• Exercise task 1
Please reproduce word for word the passage of the comment thread from "The low power" up to and including "an interesting idea.".

• Page text
☆ ☆ ☆ ☆ ☆
Well, using them for interconnects as opposed to wires (on PCBs or otherwise) is the next basic step. See Intel's 400Gbps transceivers- for now, they're just happy to weld the optics straight to the die, but their next step is to embed the optics as part of the die itself.

Next step after that, hooking up everything inside the system with fiber like it is outside?

Line bandwidth is limited by latency timing and signal bandwidth and transmission power adds up too, so if they can do optics on the cheap speeds can go up and power use can go down.
 
Then why can't light escape a black hole? Why is gravitational lensing possible?

Gravity is caused by what amounts to a bend in spacetime. Light travels along a straight path, yes, but a black hole is a really extreme bend, sort of like a pit. Also, it's possible the light may eventually escape, but as hawking radiation.
 
Gravity is caused by what amounts to a bend in spacetime. Light travels along a straight path, yes, but a black hole is a really extreme bend, sort of like a pit. Also, it's possible the light may eventually escape, but as hawking radiation.

Isn't it absolutely exciting that we now have visual evidence and proof that black holes are not theoretical. This confirms so much!
 
I thought electric current already moved at nearly the speed of light, since it's not the actual speed of electron travel but the speed of wave propagation of current flow.

Sure, nothing is faster than light, but electricity isn't exactly slow. The best part I can think of moving to photons would be removing resistive losses (although you'd be trading I2R for some other type of loss - everything degrades to thermal in the end)
 
The are not talking about light based computing they are talking about light based interconnects.
The low power is the real break through.
Fiber optics could replace all the bus systems on a motherboard.
Stacked chips with optical interconnections is an interesting idea.
 
I thought electric current already moved at nearly the speed of light, since it's not the actual speed of electron travel but the speed of wave propagation of current flow.

Sure, nothing is faster than light, but electricity isn't exactly slow. The best part I can think of moving to photons would be removing resistive losses (although you'd be trading I2R for some other type of loss - everything degrades to thermal in the end)

Moves faster than light in fiber optic cables, actually. Because the way fiber optics work is by having a pretty steep index of refraction to cause the light to bounce back and forth in the fiber, it slows down the speed at which information propagates. For more optical cable, it is around 70% of the speed of light in a vacuum. Electricity in copper wire normally propagates information at about 90% of the speed of light in a vacuum.

The reason optics are useful is their resistance to interference, greater bandwidth capabilities, and lower attenuation, not because they move information faster.
☆ ☆ ☆ ☆ ☆
• Exercise task 2
Arrange the entries, from their first line up to and including the line with "n2 [height=0.2 label=abstraction_cpu_count", as a JSON list of strings with one string per line. Leave out blank lines and the pictures.

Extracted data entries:
☆ ☆ ☆ ☆ ☆
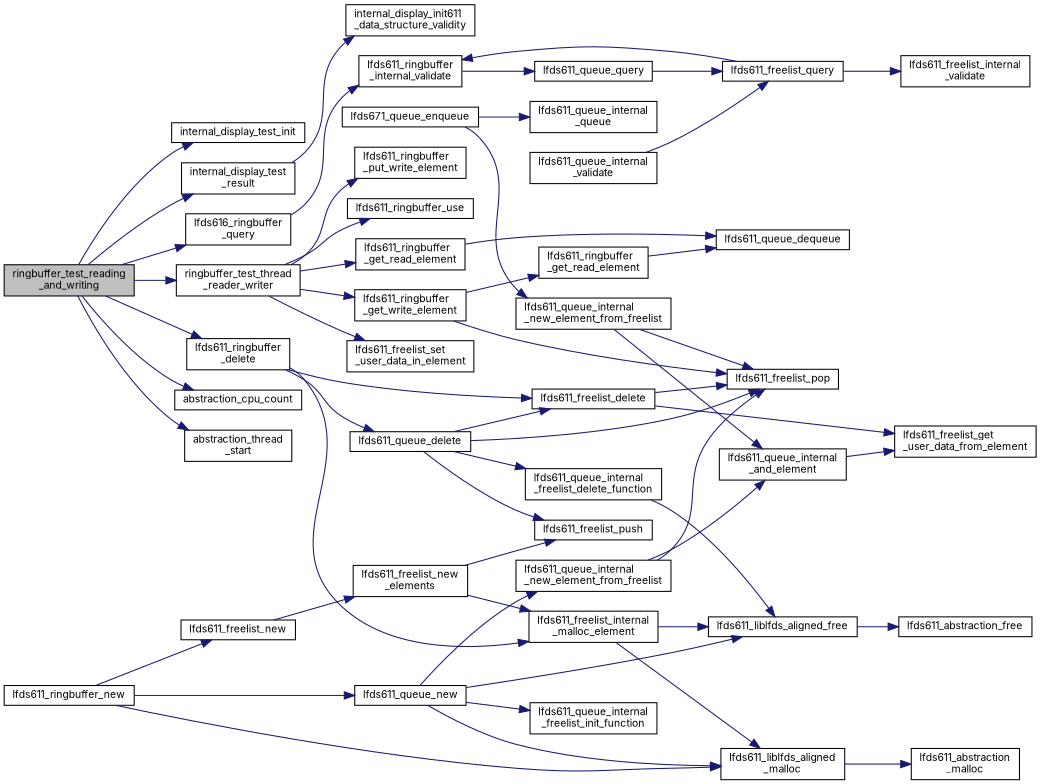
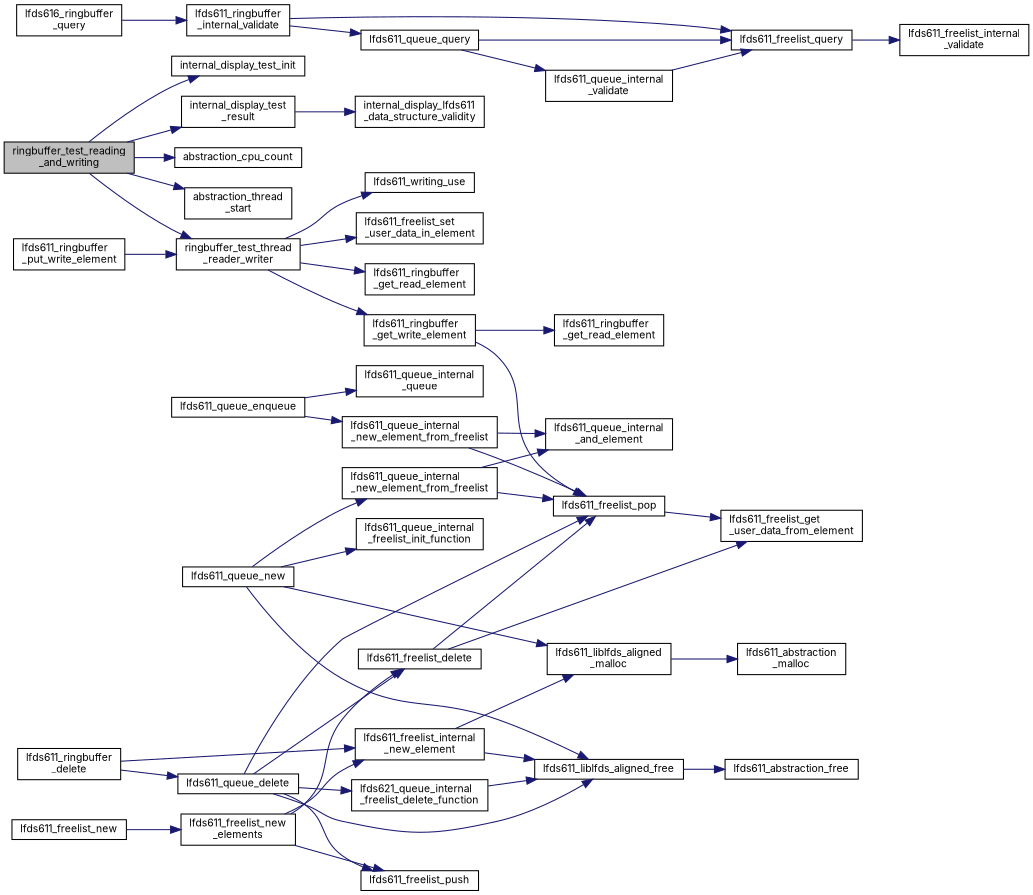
  digraph {
    fontname=Inter
    rankdir=LR
    node [color=black fillcolor=white fontname=Inter fontsize=10 shape=record style=filled]
    edge [color=midnightblue fontname=Inter fontsize=10 labelfontname=Helvetica labelfontsize=10 style=solid]
    n1 [fillcolor=grey75 fontcolor=black height=0.2 label="ringbuffer_test_reading\l_and_writing" width=0.4]
    n2 [height=0.2 label=abstraction_cpu_count width=0.4]
    n3 [height=0.2 label="abstraction_thread\l_start" width=0.4]
    n4 [height=0.2 label=internal_display_test_init width=0.4]
    n5 [height=0.2 label="internal_display_test\l_result" width=0.4]
    n6 [height=0.2 label="lfds611_ringbuffer\l_delete" width=0.4]
    n7 [height=0.2 label="lfds616_ringbuffer\l_query" width=0.4]
    n8 [height=0.2 label="ringbuffer_test_thread\l_reader_writer" width=0.4]
-   n9 [height=0.2 label="internal_display_init611\l_data_structure_validity" width=0.4]
+   n9 [height=0.2 label="internal_display_lfds611\l_data_structure_validity" width=0.4]
    n10 [height=0.2 label=lfds611_freelist_delete width=0.4]
    n11 [height=0.2 label=lfds611_queue_delete width=0.4]
-   n12 [height=0.2 label="lfds611_freelist_internal\l_malloc_element" width=0.4]
-   n13 [height=0.2 label=lfds611_ringbuffer_new width=0.4]
+   n12 [height=0.2 label="lfds611_freelist_internal\l_new_element" width=0.4]
    n14 [height=0.2 label=lfds611_freelist_new width=0.4]
    n15 [height=0.2 label="lfds611_liblfds_aligned\l_malloc" width=0.4]
    n16 [height=0.2 label=lfds611_queue_new width=0.4]
    n17 [height=0.2 label="lfds611_ringbuffer\l_internal_validate" width=0.4]
    n18 [height=0.2 label="lfds611_freelist_set\l_user_data_in_element" width=0.4]
    n19 [height=0.2 label="lfds611_ringbuffer\l_get_read_element" width=0.4]
    n20 [height=0.2 label="lfds611_ringbuffer\l_get_write_element" width=0.4]
    n21 [height=0.2 label="lfds611_ringbuffer\l_put_write_element" width=0.4]
-   n22 [height=0.2 label=lfds611_ringbuffer_use width=0.4]
+   n22 [height=0.2 label=lfds611_writing_use width=0.4]
    n23 [height=0.2 label="lfds611_freelist_get\l_user_data_from_element" width=0.4]
    n24 [height=0.2 label=lfds611_freelist_pop width=0.4]
    n25 [height=0.2 label=lfds611_liblfds_aligned_free width=0.4]
    n26 [height=0.2 label=lfds611_abstraction_free width=0.4]
    n27 [height=0.2 label=lfds611_freelist_push width=0.4]
-   n28 [height=0.2 label="lfds611_queue_internal\l_freelist_delete_function" width=0.4]
-   n29 [height=0.2 label=lfds611_queue_dequeue width=0.4]
+   n28 [height=0.2 label="lfds621_queue_internal\l_freelist_delete_function" width=0.4]
    n30 [height=0.2 label="lfds611_freelist_new\l_elements" width=0.4]
    n31 [height=0.2 label="lfds611_abstraction\l_malloc" width=0.4]
    n32 [height=0.2 label="lfds611_queue_internal\l_freelist_init_function" width=0.4]
    n33 [height=0.2 label="lfds611_queue_internal\l_new_element_from_freelist" width=0.4]
    n34 [height=0.2 label="lfds611_queue_internal\l_and_element" width=0.4]
    n35 [height=0.2 label=lfds611_freelist_query width=0.4]
    n36 [height=0.2 label=lfds611_queue_query width=0.4]
    n37 [height=0.2 label="lfds611_freelist_internal\l_validate" width=0.4]
    n38 [height=0.2 label="lfds611_queue_internal\l_validate" width=0.4]
    n39 [height=0.2 label="lfds611_ringbuffer\l_get_read_element" width=0.4]
-   n40 [height=0.2 label=lfds671_queue_enqueue width=0.4]
+   n40 [height=0.2 label=lfds611_queue_enqueue width=0.4]
    n41 [height=0.2 label="lfds611_queue_internal\l_new_element_from_freelist" width=0.4]
    n42 [height=0.2 label="lfds611_queue_internal\l_queue" width=0.4]
    n1 -> n2
    n1 -> n3
    n1 -> n4
    n1 -> n5
-   n1 -> n6
-   n1 -> n7
    n1 -> n8
    n5 -> n9
-   n6 -> n10
+   n30 -> n10
    n6 -> n11
    n6 -> n12
    n7 -> n17
    n8 -> n18
    n8 -> n19
    n8 -> n20
-   n8 -> n21
+   n21 -> n8
    n8 -> n22
    n10 -> n23
    n10 -> n24
    n11 -> n10
    n11 -> n24
+   n11 -> n25
    n11 -> n27
    n11 -> n28
    n12 -> n15
    n12 -> n25
-   n13 -> n14
-   n13 -> n15
-   n13 -> n16
    n14 -> n30
    n15 -> n31
    n16 -> n15
    n16 -> n25
    n16 -> n32
    n16 -> n33
-   n35 -> n17
+   n17 -> n35
    n17 -> n36
-   n19 -> n29
    n20 -> n24
    n20 -> n39
    n25 -> n26
    n28 -> n25
    n30 -> n12
    n30 -> n27
    n33 -> n24
    n33 -> n34
-   n34 -> n23
+   n24 -> n23
    n35 -> n37
    n36 -> n35
+   n36 -> n38
    n38 -> n35
-   n39 -> n29
    n40 -> n41
    n40 -> n42
    n41 -> n24
    n41 -> n34
  }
☆ ☆ ☆ ☆ ☆
• Correct answer 1
The low power is the real break through.
Fiber optics could replace all the bus systems on a motherboard.
Stacked chips with optical interconnections is an interesting idea.

• Correct answer 2
[
  "  digraph {",
  "    fontname=Inter",
  "    rankdir=LR",
  "    node [color=black fillcolor=white fontname=Inter fontsize=10 shape=record style=filled]",
  "    edge [color=midnightblue fontname=Inter fontsize=10 labelfontname=Helvetica labelfontsize=10 style=solid]",
  "    n1 [fillcolor=grey75 fontcolor=black height=0.2 label=\"ringbuffer_test_reading\\l_and_writing\" width=0.4]",
  "    n2 [height=0.2 label=abstraction_cpu_count width=0.4]"
]